_Source extract_:

But this war inside me isn’t always something I can win in a day.

There are days I want to pray, and all I can say is, “God, I’m still here.”
There are days I read Scripture and the words don’t feel alive.
There are days I sing worship songs and feel fake.

But I sing anyway.
I show up anyway.
I stay alive anyway.

And maybe that’s the real fight.

Not winning every battle, but staying in the war.

Paul’s next words give me a strange comfort:

“Thanks be to God, who delivers me through Jesus Christ our Lord!” (Romans 7:25)

That’s how he ends the chapter. Not with his strength. Not with a to-do list. But with a name.

Jesus.

I don’t always know how to reach Him when I’m hurting.
But He has reached me. In silence. In verses I don’t fully understand. In people who check in on me. In moments when I thought I’d fall apart but somehow didn’t.

He meets me where I am—even if where I am is stuck.

What Healing Looks Like Now

I used to think healing meant “feeling better.”

Like there would be a day I’d wake up and just know the darkness was gone. No more heaviness. No more breakdowns. No more questioning every decision or crying over things I couldn’t explain.

That day hasn’t come.
But something else has.

A little more honesty. A little less shame.
And strangely enough, more silence. But the kind that’s no longer hollow.

Healing now looks more like habits than miracles.

Data entries

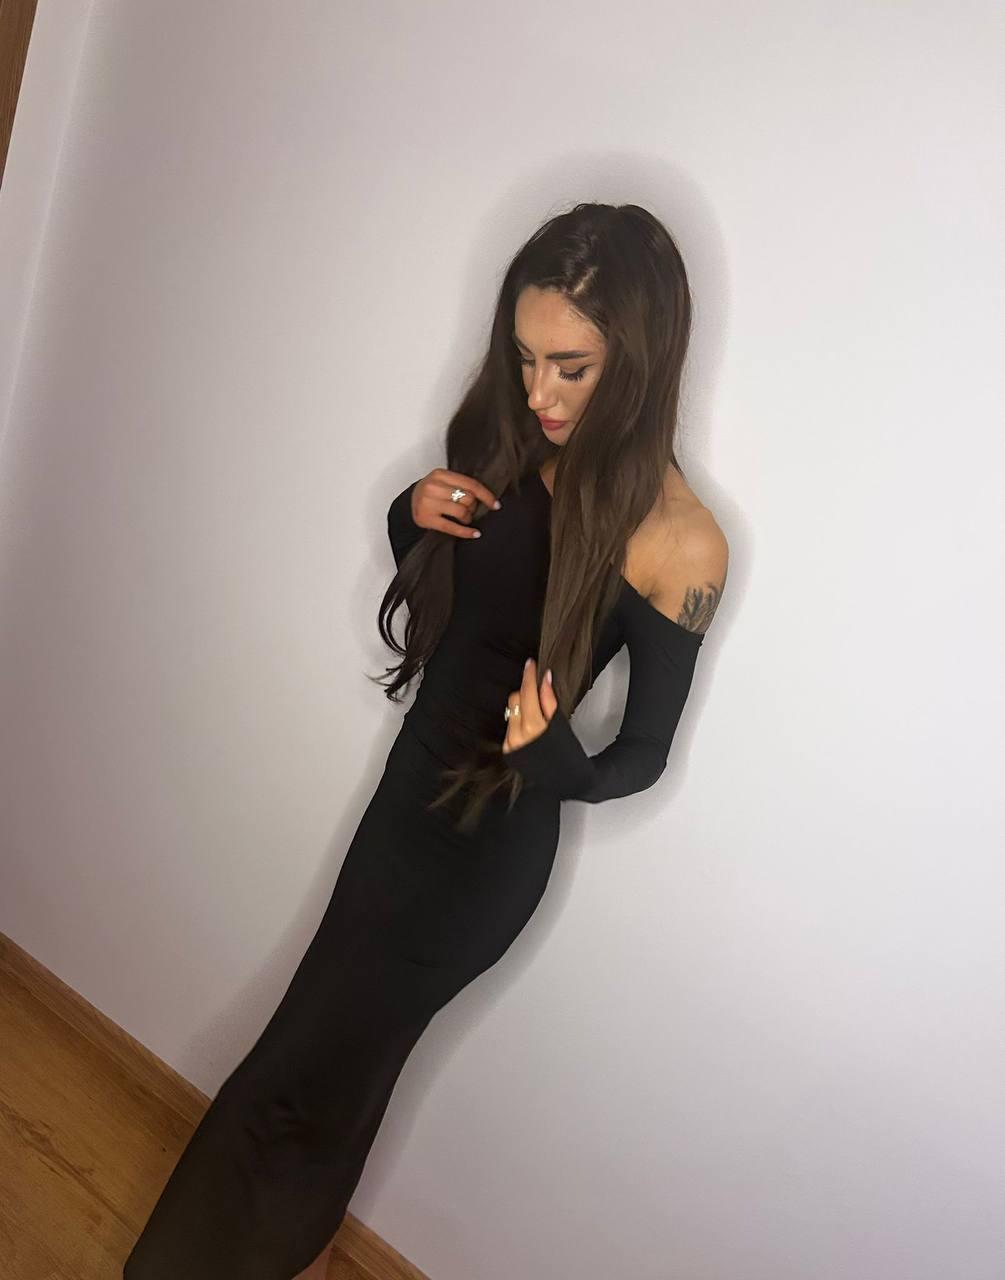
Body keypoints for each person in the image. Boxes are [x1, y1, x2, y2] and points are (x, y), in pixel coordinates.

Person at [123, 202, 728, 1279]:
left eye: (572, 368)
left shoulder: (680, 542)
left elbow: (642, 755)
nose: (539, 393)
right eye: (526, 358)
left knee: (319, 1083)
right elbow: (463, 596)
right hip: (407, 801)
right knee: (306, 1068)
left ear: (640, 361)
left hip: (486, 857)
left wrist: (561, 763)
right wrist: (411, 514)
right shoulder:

_How to complete this task_: Please reproduce the full reflection on faith and healing word for word. The rows are separate material and are not part of the reflection on faith and healing.

_Completed exercise_:
But this war inside me isn’t always something I can win in a day.

There are days I want to pray, and all I can say is, “God, I’m still here.”
There are days I read Scripture and the words don’t feel alive.
There are days I sing worship songs and feel fake.

But I sing anyway.
I show up anyway.
I stay alive anyway.

And maybe that’s the real fight.

Not winning every battle, but staying in the war.

Paul’s next words give me a strange comfort:

“Thanks be to God, who delivers me through Jesus Christ our Lord!” (Romans 7:25)

That’s how he ends the chapter. Not with his strength. Not with a to-do list. But with a name.

Jesus.

I don’t always know how to reach Him when I’m hurting.
But He has reached me. In silence. In verses I don’t fully understand. In people who check in on me. In moments when I thought I’d fall apart but somehow didn’t.

He meets me where I am—even if where I am is stuck.

What Healing Looks Like Now

I used to think healing meant “feeling better.”

Like there would be a day I’d wake up and just know the darkness was gone. No more heaviness. No more breakdowns. No more questioning every decision or crying over things I couldn’t explain.

That day hasn’t come.
But something else has.

A little more honesty. A little less shame.
And strangely enough, more silence. But the kind that’s no longer hollow.

Healing now looks more like habits than miracles.